Hand hoch, wer von Ihnen hat keinen Frauenmantel im Schrank, ups, im Garten, wollte ich sagen. Denn ich bin mir ziemlich sicher, die Meisten, die meisten Frauen, haben Beides.
Dass ich persönlich meinen Frauenmantel im Garten – im Gegensatz zum Frauenmantel im Schrank – wirklich liebe, kann ich, ehrlich gesagt, nicht behaupten. Und trotzdem wächst diese Staude – immer noch von Jahr zu Jahr von mir verschont – in meinem Garten. Warum?
Erstens ist diese Pflanze unheimlich robust und langlebig. Ich habe sie nie gedüngt, vor Jahren fast in den Vollschatten gesetzt und nie umgepflanzt. Sie deckt den Gartenboden wirklich fleissig und zuverlässig grün ab, das muss man ihr lassen. Ab Ende Mai erscheinen dann die ganz passablen grüngelben Blütenwolken. Und es bleibt unter meinen Kletterrosen lange – vom Mai bis August – schön “bewölkt”. Wenn ich dem Frauenmantel nach der Blüte einen Rückschnitt verpasse und alle Triebe fast bis zum Boden kappe, blüht er im Herbst nochmal.

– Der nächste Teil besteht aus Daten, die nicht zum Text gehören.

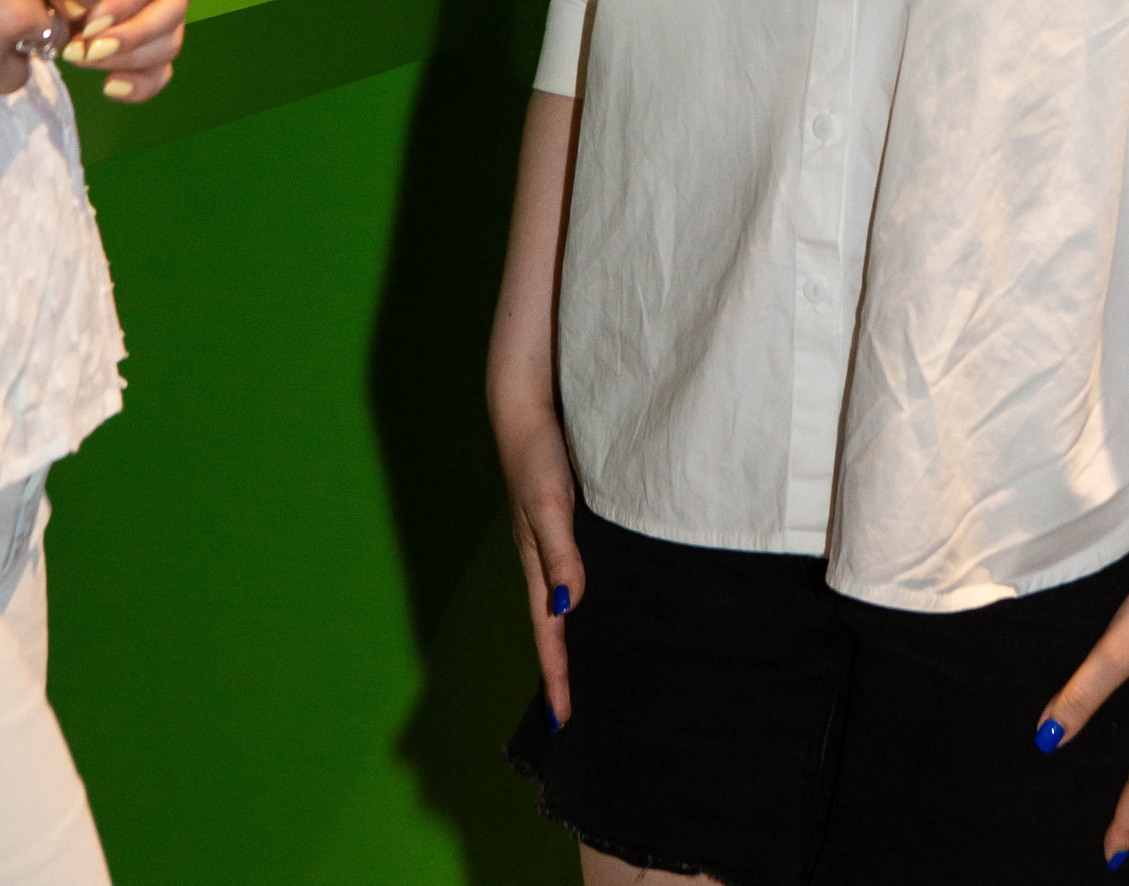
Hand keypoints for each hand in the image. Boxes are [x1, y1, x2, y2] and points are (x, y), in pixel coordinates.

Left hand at [0, 0, 190, 103]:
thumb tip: (80, 18)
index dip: (127, 3)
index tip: (86, 24)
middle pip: (172, 6)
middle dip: (131, 35)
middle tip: (83, 50)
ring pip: (169, 37)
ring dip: (129, 58)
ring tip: (80, 59)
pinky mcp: (150, 23)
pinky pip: (161, 61)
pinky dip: (143, 80)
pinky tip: (110, 86)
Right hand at [492, 394, 584, 725]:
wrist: (526, 405)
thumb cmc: (537, 454)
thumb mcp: (549, 504)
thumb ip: (560, 553)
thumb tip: (568, 609)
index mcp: (536, 560)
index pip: (548, 632)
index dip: (557, 676)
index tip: (563, 722)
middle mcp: (543, 557)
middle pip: (554, 626)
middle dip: (562, 669)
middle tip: (574, 714)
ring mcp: (553, 538)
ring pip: (564, 602)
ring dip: (574, 638)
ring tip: (592, 670)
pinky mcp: (567, 519)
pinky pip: (575, 572)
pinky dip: (581, 600)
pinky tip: (601, 602)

Der wichtigste Grund meiner geduldigen Liebe ist jedoch Tau. Reichlich Tautropfen auf den schön gefalteten grossen Blättern des Frauenmantels, und eine grosse, in der Sonne funkelnde “Schweiss”perle, die in der trichterartig geformten Blattmitte des Frauenmantels fast den ganzen Tag lang liegen bleibt. Lotus des Nordens. Immer wieder renne ich ins Haus und hole mir die Kamera: Weil heute diese Perlen noch schöne, grösser, strahlender, sonniger, klarer, romantischer, fröhlicher als gestern sind. Das ist auch der Grund, warum ich unbedingt über diese Pflanze schreiben wollte. Ich wollte mit Ihnen meine wunderschöne Entdeckung (Frauenmantel = Lotus des Nordens) teilen. Und wie immer – im Laufe des Schreibens – wurde gegoogelt. Ich las, dass der Frauenmantel im Volksmund Himmelswasser und Taurosenkraut genannt wird und mir wurde klar: Die anderen Menschen haben diese wunderschöne Kombination aus Wasser und Frauenmantel auch entdeckt, geliebt, bewundert oder wie Alchemisten des Mittelalters sogar versucht, aus seinen Guttationstropfen künstlich Gold zu gewinnen. Die Staude heisst deshalb auch botanisch so – Alchemilla, “kleine Alchemistin“.
Der Name Frauenmantel rührt angeblich daher, dass die Blätter dem wehenden Mantel einer Frau ähneln. Weitere verheissungsvolle Beinamen für den Frauenmantel gibt es viele: Marienkraut, Mutterkraut, Tauschüsseli, Tränenschön … um nur ein paar zu nennen. In der Naturheilkunde ist der Frauenmantel ein wichtiges Heilkraut, das vor allem bei Frauenleiden eingesetzt wird. Deshalb wird es im Volksmund auch “Fraunhilf” genannt. Bereits im Jahr 1500 erwähnte Hieronymus Brunschwig in seinem kleinen Destillierbuch für das Destillat aus der ganzen Pflanze (Wurzel und Kraut) folgende Anwendung:
Mit einem Tuch auf die Brüste der Frauen auflegen, damit sie “hert und strack” werden.
Am besten ist es, wenn Sie Blüten und Blätter der Alchemilla in verdünnter Form einnehmen. Besonders beliebt ist in diesem Zusammenhang Frauenmanteltee. Für die Zubereitung des Tees übergiessen Sie einen Esslöffel frisches oder getrocknetes Kraut mit 250 ml kochendem Wasser und lassen ihn für 7-10 Minuten ziehen. Bei weiblichen Beschwerden oder als Kur drei- bis viermal täglich eine Tasse trinken. Auch wenn es sich bei Frauenmantel um ein sehr sanftes Heilkraut handelt, sollten Sie von einer Anwendung, die länger als 3 bis 4 Monate andauert, absehen. Aber besser, Sie bleiben gesund und geniessen den Frauenmantel – die Männer auch – ausschliesslich im Beet.